CKAN Transformations - ckan/ckan GitHub Wiki

Purpose

To give CKAN basic data transformation abilities. These transformations will happen to data within the CKAN datastore.

This will initially only include basics like importing data into the datastore, changing the type of a column and renaming a column.
However, in future this could consist of many other transformation options such as data cleaning, aggregation or normalization.

Implementation

The model will have one extra table named "transformation" with the following fields.

  • id (UUID): Unique id.
  • resource_id (UUID): CKAN resource id.
  • transformation_type (TEXT): Type of process.
  • config (JSON string): Config options to pass onto this transformation type.
  • stage (INT): Stage this transformation happens in.
  • task_data (JSON): JSON data of information returned by external service. (this can be used to save logs or links to logs of that service)
  • complete (BOOL): The transformation process completed this stage successfully.

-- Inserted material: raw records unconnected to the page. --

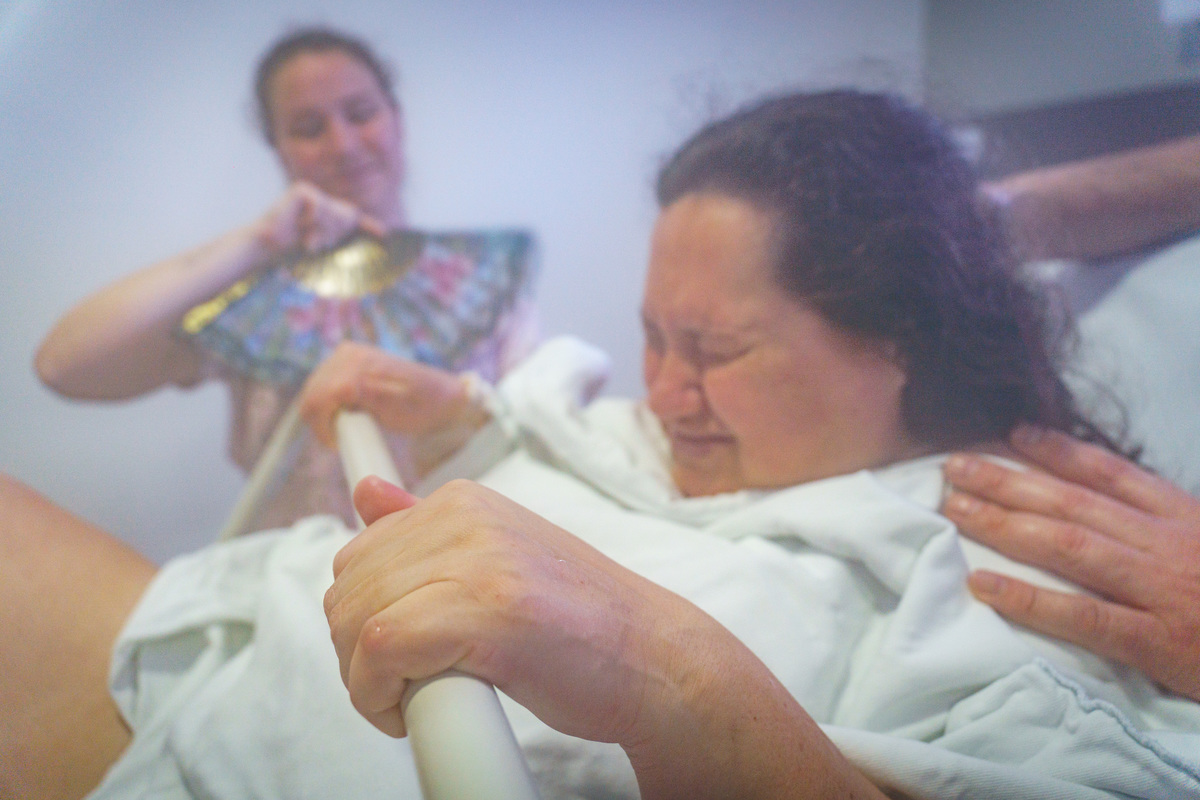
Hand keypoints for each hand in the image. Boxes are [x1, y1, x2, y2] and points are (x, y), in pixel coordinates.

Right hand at [256, 180, 386, 255]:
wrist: (265, 248)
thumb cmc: (291, 253)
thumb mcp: (323, 250)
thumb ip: (342, 245)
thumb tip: (366, 249)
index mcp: (329, 218)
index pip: (355, 220)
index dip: (370, 227)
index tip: (386, 236)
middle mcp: (324, 203)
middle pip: (350, 215)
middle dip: (338, 234)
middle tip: (317, 246)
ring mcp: (313, 193)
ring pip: (336, 214)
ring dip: (323, 232)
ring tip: (307, 241)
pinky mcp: (303, 189)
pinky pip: (320, 207)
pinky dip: (312, 221)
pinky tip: (299, 227)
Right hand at [298, 342, 473, 447]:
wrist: (441, 398)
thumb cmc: (423, 408)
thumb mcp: (396, 409)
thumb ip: (366, 397)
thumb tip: (339, 390)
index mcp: (359, 365)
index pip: (318, 398)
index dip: (321, 428)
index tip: (337, 445)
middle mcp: (349, 354)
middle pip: (311, 395)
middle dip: (321, 422)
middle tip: (341, 440)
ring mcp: (347, 354)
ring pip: (312, 391)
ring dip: (323, 413)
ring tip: (347, 427)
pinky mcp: (347, 359)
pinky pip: (321, 385)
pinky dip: (327, 404)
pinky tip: (345, 413)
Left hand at [324, 477, 674, 741]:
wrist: (657, 661)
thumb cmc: (581, 625)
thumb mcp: (499, 559)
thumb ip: (429, 530)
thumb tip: (367, 492)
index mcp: (467, 501)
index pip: (361, 554)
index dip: (364, 617)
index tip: (397, 654)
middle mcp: (467, 518)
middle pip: (348, 589)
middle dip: (358, 652)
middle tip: (403, 686)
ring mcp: (477, 560)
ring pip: (355, 619)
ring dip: (366, 679)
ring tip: (412, 698)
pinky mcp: (484, 611)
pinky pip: (378, 650)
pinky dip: (376, 695)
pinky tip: (408, 712)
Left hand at [942, 426, 1199, 700]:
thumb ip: (1173, 524)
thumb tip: (1120, 507)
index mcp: (1186, 519)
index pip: (1113, 472)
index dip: (1059, 450)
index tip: (1013, 433)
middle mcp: (1167, 543)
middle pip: (1074, 501)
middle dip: (1009, 479)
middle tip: (954, 465)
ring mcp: (1160, 590)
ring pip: (1069, 544)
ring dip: (1005, 522)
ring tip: (954, 507)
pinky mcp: (1158, 642)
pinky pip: (1083, 615)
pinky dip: (1028, 598)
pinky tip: (982, 583)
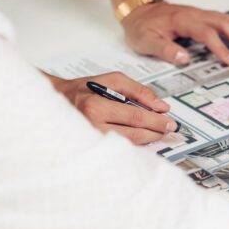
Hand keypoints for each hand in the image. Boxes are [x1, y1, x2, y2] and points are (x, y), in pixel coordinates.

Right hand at [50, 71, 175, 144]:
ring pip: (127, 144)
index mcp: (95, 107)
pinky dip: (134, 143)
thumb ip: (138, 91)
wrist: (57, 100)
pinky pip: (119, 148)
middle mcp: (91, 127)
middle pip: (133, 134)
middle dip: (155, 132)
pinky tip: (143, 138)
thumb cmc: (84, 89)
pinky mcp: (91, 148)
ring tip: (159, 132)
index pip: (135, 117)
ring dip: (147, 139)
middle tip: (170, 129)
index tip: (170, 122)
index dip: (156, 121)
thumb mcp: (112, 80)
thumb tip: (161, 106)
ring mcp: (90, 141)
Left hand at [122, 2, 228, 65]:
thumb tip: (184, 58)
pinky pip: (224, 17)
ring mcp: (200, 13)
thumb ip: (164, 49)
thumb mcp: (145, 40)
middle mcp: (195, 15)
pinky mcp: (203, 15)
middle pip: (223, 24)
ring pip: (227, 20)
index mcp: (183, 21)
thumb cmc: (142, 26)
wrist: (139, 8)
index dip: (220, 48)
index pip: (207, 34)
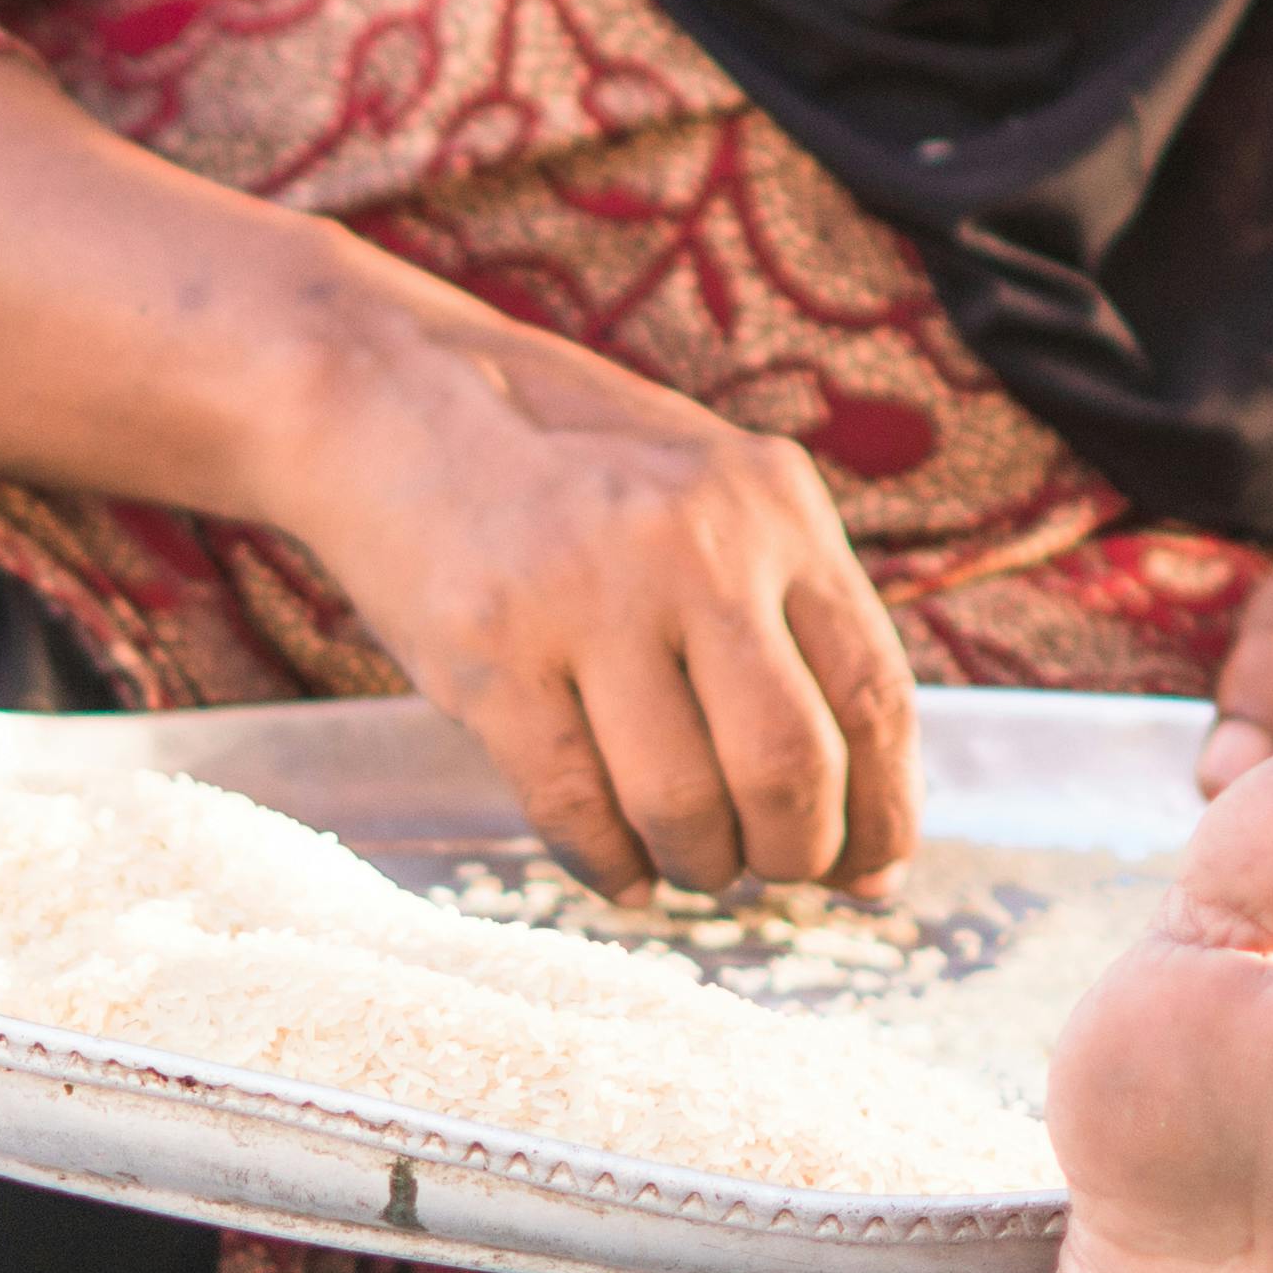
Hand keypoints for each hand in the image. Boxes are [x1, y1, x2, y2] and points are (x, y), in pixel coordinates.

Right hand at [261, 303, 921, 892]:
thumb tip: (873, 845)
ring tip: (687, 859)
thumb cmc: (574, 470)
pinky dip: (610, 867)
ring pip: (683, 806)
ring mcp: (587, 598)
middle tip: (767, 868)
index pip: (875, 695)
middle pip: (792, 767)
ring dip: (699, 866)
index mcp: (774, 507)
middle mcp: (695, 547)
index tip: (872, 874)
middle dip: (794, 854)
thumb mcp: (713, 497)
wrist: (389, 398)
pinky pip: (575, 810)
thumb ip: (793, 631)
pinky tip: (620, 870)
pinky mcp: (490, 653)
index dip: (884, 813)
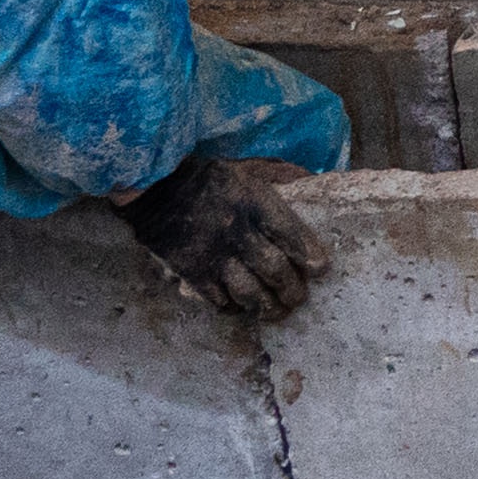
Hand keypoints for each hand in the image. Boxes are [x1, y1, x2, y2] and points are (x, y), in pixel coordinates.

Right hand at [120, 155, 327, 319]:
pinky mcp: (192, 272)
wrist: (155, 189)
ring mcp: (213, 255)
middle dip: (291, 289)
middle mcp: (236, 231)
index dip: (308, 253)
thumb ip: (280, 174)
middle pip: (273, 268)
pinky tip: (243, 308)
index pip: (288, 232)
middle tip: (299, 298)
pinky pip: (219, 299)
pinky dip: (234, 307)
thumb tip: (312, 177)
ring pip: (248, 291)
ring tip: (277, 312)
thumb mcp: (248, 166)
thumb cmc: (207, 177)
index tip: (322, 268)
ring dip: (267, 307)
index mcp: (253, 201)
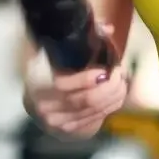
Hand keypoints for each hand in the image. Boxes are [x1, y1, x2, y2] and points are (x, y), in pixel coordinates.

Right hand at [25, 23, 127, 137]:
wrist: (36, 101)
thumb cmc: (49, 71)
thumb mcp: (55, 54)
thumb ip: (80, 39)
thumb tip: (107, 28)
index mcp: (37, 83)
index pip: (63, 85)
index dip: (87, 79)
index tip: (106, 69)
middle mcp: (44, 106)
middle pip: (87, 99)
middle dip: (111, 85)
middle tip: (120, 72)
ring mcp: (57, 122)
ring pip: (96, 109)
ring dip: (115, 95)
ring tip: (122, 80)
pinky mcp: (70, 130)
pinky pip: (98, 118)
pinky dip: (112, 105)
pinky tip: (118, 93)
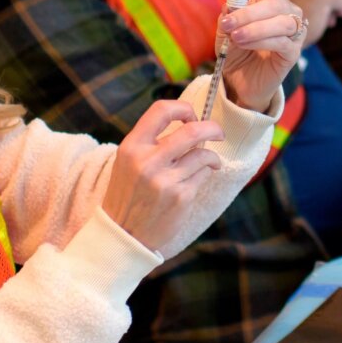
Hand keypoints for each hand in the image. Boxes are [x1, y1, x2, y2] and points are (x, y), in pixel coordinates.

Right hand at [104, 100, 225, 254]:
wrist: (123, 234)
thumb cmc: (128, 194)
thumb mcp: (128, 162)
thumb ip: (151, 142)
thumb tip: (187, 123)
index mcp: (132, 147)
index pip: (161, 110)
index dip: (183, 108)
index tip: (192, 115)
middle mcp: (147, 161)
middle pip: (192, 131)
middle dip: (212, 128)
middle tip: (218, 132)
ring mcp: (165, 180)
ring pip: (203, 154)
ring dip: (212, 155)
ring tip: (211, 160)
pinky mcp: (181, 197)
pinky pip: (203, 175)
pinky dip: (206, 173)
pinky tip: (200, 176)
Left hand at [218, 0, 306, 110]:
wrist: (238, 80)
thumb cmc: (235, 49)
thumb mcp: (225, 28)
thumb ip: (229, 13)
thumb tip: (231, 4)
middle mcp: (286, 9)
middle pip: (274, 1)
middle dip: (248, 12)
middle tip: (227, 25)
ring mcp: (293, 30)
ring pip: (281, 21)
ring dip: (254, 28)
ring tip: (236, 37)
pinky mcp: (293, 51)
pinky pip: (281, 41)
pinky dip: (260, 41)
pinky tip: (244, 44)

Each transformation type will have its own set of rules and will call an external service to do the transformation. The only external service initially supported will be the datapusher. The datapusher extension will also manage the moving of the process onto the next stage.

The first stage will normally consist of the datapusher storing the csv/excel data to the datastore.

Each stage will call back to CKAN and report how well it went and if it was successful request the next stage if available.
If one of the stages fails then the process will stop and the logs against that stage will give information on the failure. There will be an option to rerun all the tasks or just try the last failed one again. Also there will be an option to clear all the Transformations and start configuring the whole process again.

Process Diagram

      +------------+           +---------------------+         +-----------------------+
      |   CKAN     |           |   CKAN Datapusher   |         |   Datapusher Service  |
      +------------+           +---------------------+         +-----------------------+
      | UI to Start+---------->|     Request         +-------->|                       |
      | Process    |           |     Stage 1         |         |     Run               |
      +------------+           +---------------------+         |     Stage 1           |
      |            | if fail   |  Store Stage 1      |         |                       |
      | Show       |<----------+     Result          |<--------+                       |
      | Stage 1    |           |                     |         +-----------------------+
      | Log        |           |     Request         |         |                       |
      |            |           |     Stage 2         +-------->|     Run               |
      +------------+           +---------------------+         |     Stage 2           |
      | Show       | if fail   |  Store Stage 2      |         |                       |
      | Stage 2    |<----------+     Result          |<--------+                       |
      | Log        |           |                     |         +-----------------------+
      +------------+           |                     |
      | Show       |<----------+   Report Success    |
      | Success    |           +---------------------+
      +------------+

Interface

In the datastore tab in the resource edit will have a list of the stages and option to configure the last stage added. Each stage that has been run will have an expandable view of the datapusher log of what happened in that stage, this will be automatically expanded for failure cases.

There will be button to reload the data with the same Transformations. This will be used if you want to reprocess changed underlying resource data. There will also be a button to clear all the transformations and start adding tranformations from scratch.